Bem mais simples, sem a exigência de pulinhos. Fecho os olhos, com a fé e a concentração demandados, e rezo em silêncio, esperando que, ao abri-los, os documentos estejam suspensos no ar, à minha frente, flutuando em uma das nuvens de pó produzidas durante a busca.

Não é o que acontece. O que procuro continua ausente.

Reze um Pai Nosso e uma Ave Maria, e peça a Maria Vieira – é o conselho que escuto de uma terceira parte, que se juntou a nós no esforço coordenado da caçada aos documentos.
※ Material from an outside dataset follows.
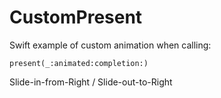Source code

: # CustomPresent

Swift example of custom animation when calling:

    present(_:animated:completion:)

Slide-in-from-Right / Slide-out-to-Right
Maria Vieira teria sido uma adolescente açoriana, brutalmente morta ao tentar defender sua virtude nos recantos desertos da ilha. A pessoa que chegou para me informar sobre esse novo recurso investigativo, desconhece a ligação entre a tragédia e o encontro dos bens desaparecidos.

Somos quatro a suspirar em conjunto.

Os norte-americanos têm em seu vocabulário palavras específicas para cada fato, cada objeto, cada ação. Algo perdido dentro de casa, ou no local de trabalho, é identificado como misplaced. Em tradução livre, está fora do lugar onde deveria estar. Bem diferente de algo que desapareça em uma estação de metrô, em um estádio, na praia, em local de movimentação pública. Nesses casos, o correto seria utilizar a palavra lost. Perdido de verdade. Desaparecido forever. Esqueça que foi seu.

É nisso que penso, ganhando novo ânimo. Os documentos, as fotografias, não estão lost. Nada definitivo ou final. Permanecem com certeza dentro da casa, dentro desse quarto, dentro de um desses armários, gavetas e prateleiras. Como agora somos quatro envolvidos na busca, uma comitiva com oito braços e quatro pares de olhos atentos, o que procuramos acaba sendo encontrado.

Foi graças a São Longuinho – assegura uma das ajudantes, encarregando-se ela própria dos recomendados três pulinhos.

Foi Santo Antônio. Ou Maria Vieira – dizem as outras, cheias de confiança.

Quem saberá. Seguro nas mãos os achados, e deixo que os Santos se entendam quanto às glórias do bendito auxílio.